Se o texto é redondinho na sua proposta de lição de moral, ele também é sagaz em oferecer boas doses de humor de qualidade, através da figura de Vitor e seu desejo de ser inventor e nas cenas de treinamento de dança de Félicie realizado por Odette que trazem o gosto da nostalgia por lembrar o clássico Karatê Kid, onde o Senhor Miyagi utilizava ensinamentos um tanto quanto ortodoxos para Daniel San aprender.

Vale ressaltar que não é apenas no seu jeito de contar a história, que A Bailarina se destaca. Tecnicamente é uma animação que salta aos olhos. Os cenários parisienses criados e os movimentos de dança são de uma beleza estética admirável – a sequência que Félicie dança e canta em um Pub é ótima neste aspecto. As imagens coloridas que evidenciam os traços clássicos e rebuscados da animação, fogem do padrão moderninho dos desenhos da Disney. Para completar, vê Paris na sua época histórica, da construção da Torre Eiffel e da Estátua da Liberdade – o seu inventor Gustave Eiffel é citado várias vezes – juntamente com música clássica, balé e ópera, deixam tudo isso, mais encantador.

Mesmo valorizando o estilo clássico, a dupla de diretores inova de certa forma ao utilizar canções modernas como de Demi Lovato e Kate Perry em cenas pontuais, deixando a animação fluir sonoramente entre o antigo e o moderno. É claro que a produção apresenta suas limitações: o roteiro previsível e óbvio, não permite que o filme traga surpresas ou novidades ao gênero. Além disso, o texto deixa vários pontos em aberto como o passado de Oddete e os sonhos que Félicie tem com a mãe, lacunas que mereciam um tratamento mais adequado.

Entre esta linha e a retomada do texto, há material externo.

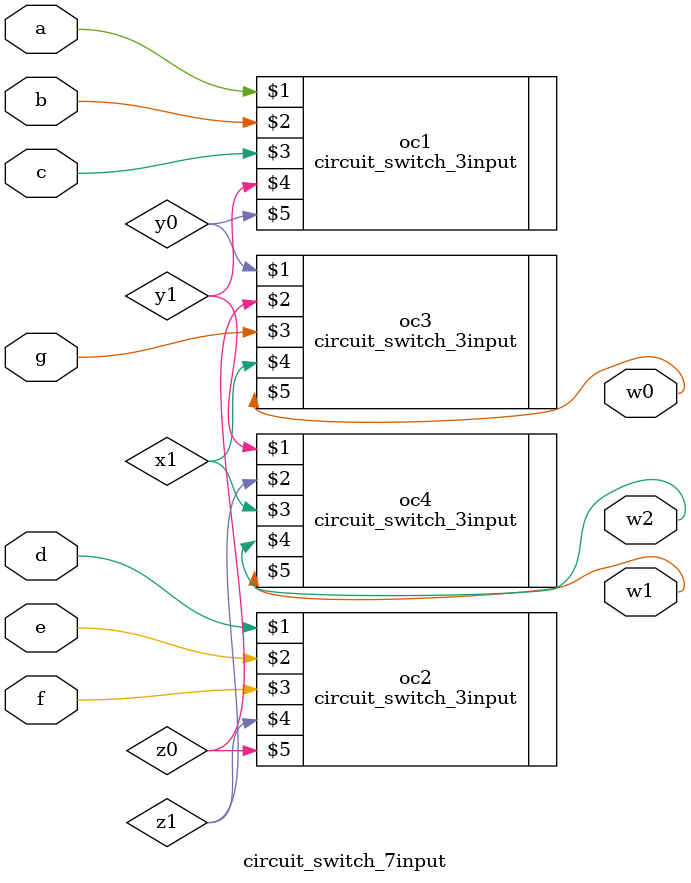
<source format=v>
 `timescale 1ns/1ns
module circuit_switch_7input(input a, b, c, d, e, f, g, output w2, w1, w0);
	wire y1, y0, z1, z0, x1;
	circuit_switch_3input oc1(a, b, c, y1, y0);
	circuit_switch_3input oc2(d, e, f, z1, z0);
	circuit_switch_3input oc3(y0, z0, g, x1, w0);
	circuit_switch_3input oc4(y1, z1, x1, w2, w1);
endmodule

</source>
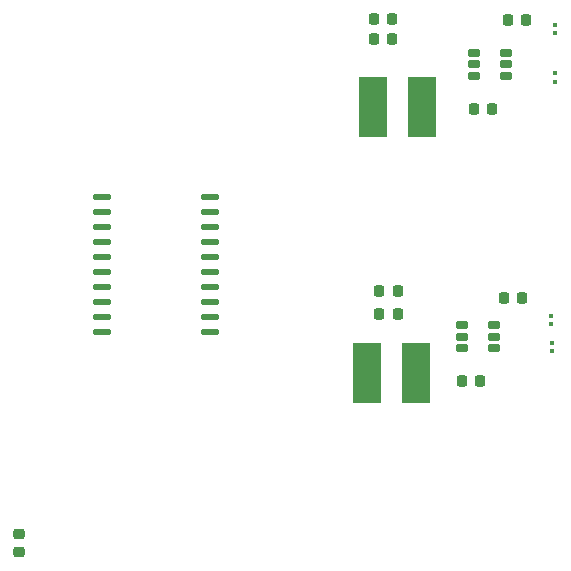
<source format=gtp>
G04 #@! TF.GenerationSoftware,KiCad,Pcbnew,(6.0.2)*
G04 #@! TF.CreationDate,2022-11-08T17:00:34+01:00*
G04 #@! TF.ProjectId,PANEL_LED_HARDWARE,50414e45-4c5f-44c4-9544-5f4841524457,rev?*
G04 #@! TF.SameCoordinates,Original*
G04 #@! TF.FileFunction,Paste,Top*
G04 #@! TF.FilePolarity,Positive*
%FSLAX46Y46*%
G04 Gerber Fmt 4.6, Leading zero omitted, Abs format (unit mm)*
G04 Created by KiCad (PCBNEW (6.0.2)) date 2022-11-08 17:00:34*
%MOMM*%
%LPD*%
G01*
G04 APERTURE LIST*
G04 Aperture macros list*
%AMRoundRect*
0 Rectangle with rounded corners*
0 $1 Rounding radius*
0 $2 $3 $4 $5 $6 $7 $8 $9 X,Y pos of 4 corners*
0 Add a 4 corners polygon primitive as box body*
4,1,4,$2,$3,$4,$5,$6,$7,$8,$9,$2,$3,0*
0 Add four circle primitives for the rounded corners*
1,1,$1+$1,$2,$3*
1,1,$1+$1,$4,$5*
1,1,$1+$1,$6,$7*
1,1,$1+$1,$8,$9*
0 Add four rect primitives between the rounded corners*
20,1,$1+$1,$2,$3,$4,$5,0*
20,1,$1+$1,$4,$5,$6,$7,0*
20,1,$1+$1,$6,$7,$8,$9,0*
20,1,$1+$1,$8,$9,$2,$3,0*%
G04 Aperture macros list end*
%ADD10RoundRect,0.225000X-0.225000X-0.250000X0.225000X-0.250000X0.225000X0.250000X-0.225000X0.250000X0*%
%ADD11RoundRect,0.079500X-0.100500X0.079500X-0.100500X-0.079500X0.100500X-0.079500X0.100500X0.079500X0*%
%ADD12RoundRect,0.150000X-0.400000X-0.150000X0.400000X-0.150000X0.400000X0.150000X-0.400000X0.150000X0*%
%ADD13RoundRect,0.225000X0.225000X0.250000X-0.225000X0.250000X-0.225000X-0.250000X0.225000X-0.250000X0*%
%ADD14RoundRect,0.225000X-0.250000X0.225000X-0.250000X-0.225000X0.250000X-0.225000X0.250000X0.225000X0*%
%ADD15R,2.350000X5.100000*%
%ADD16RoundRect,0.127500X-0.630000X0.127500X-0.630000X-0.127500X0.630000X-0.127500X0.630000X0.127500X0*%
G04 APERTURE END LIST*
D10*
X122000000Y-49900000D03*
X123550000Y-49900000D03*
X122475000Y-72850000D03*
X124025000Y-72850000D03*
D11*
X137085000Y-77315000D03*
X137085000Y-78005000D03*
X137370000Y-54465000D03*
X137370000Y-55155000D03*
D12*
X129490000Y-75800000D03*
X129490000Y-76750000D03*
X129490000Y-77700000D03*
X132190000Y-77700000D03*
X132190000Y-76750000D03*
X132190000Y-75800000D03*
D13*
X134590000Y-73475000D03*
X133040000Y-73475000D03*
D10*
X129475000Y-80550000D03*
X131025000Y-80550000D03*
D11*
X137055000Y-75015000D03*
X137055000Y-75705000D03*
D14*
X91990000Y-93445000D03*
X91990000Y-94995000D03*
D13*
X134935000Y-49940000D03*
X133385000Y-49940000D03*
D11*
X137350000Y-51040000D03*
X137350000Y-50350000D03*
D10*
X122480000Y-74825000D03*
X124030000Y-74825000D03*
D15*
X125605000Y-79855000D03*
X121455000Y-79855000D03*
X126105000Y-57300000D03*
X121955000Y-57300000D03*
D10*
X121995000Y-51570000D03*
X123545000Y-51570000D03*
D12*
X130510000Y-52745000D03*
X130510000Y-53695000D03*
X130510000Y-54645000D03*
X133210000Y-54645000D03*
X133210000Y-53695000D03*
X133210000Y-52745000D03*
D16*
X108135000Y-76370000D03*
X108135000Y-75100000D03*
X108135000Y-73830000D03*
X108135000Y-72560000D03*
X108135000Y-71290000D03*
X108135000Y-70020000D03*
X108135000Y-68750000D03*
X108135000Y-67480000D03*
X108135000Y-66210000D03*
X108135000Y-64940000D03*
X99020000Y-76370000D03*
X99020000Y-75100000D03*
X99020000Y-73830000D03*
X99020000Y-72560000D03*
X99020000Y-71290000D03*
X99020000Y-70020000D03*
X99020000Y-68750000D03*
X99020000Y-67480000D03*
X99020000Y-66210000D03*
X99020000Y-64940000D03*
D10*
X130500000Y-57500000D03*
X132050000Y-57500000D03*
M02*

</source>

Fora isso, A Bailarina é uma animação encantadora, simples e divertida que aproveita bem os estereótipos dos contos de fadas para criar uma história que mesmo previsível, é envolvente. Não inventa a roda, mas é gracioso em modernizar o enredo dos contos de fada, ainda que mantenha o charme original. Um programa descompromissado para qualquer faixa etária, principalmente para as pessoas que andam com o coração um tanto quanto gelado, terão uma boa oportunidade de descongelá-lo.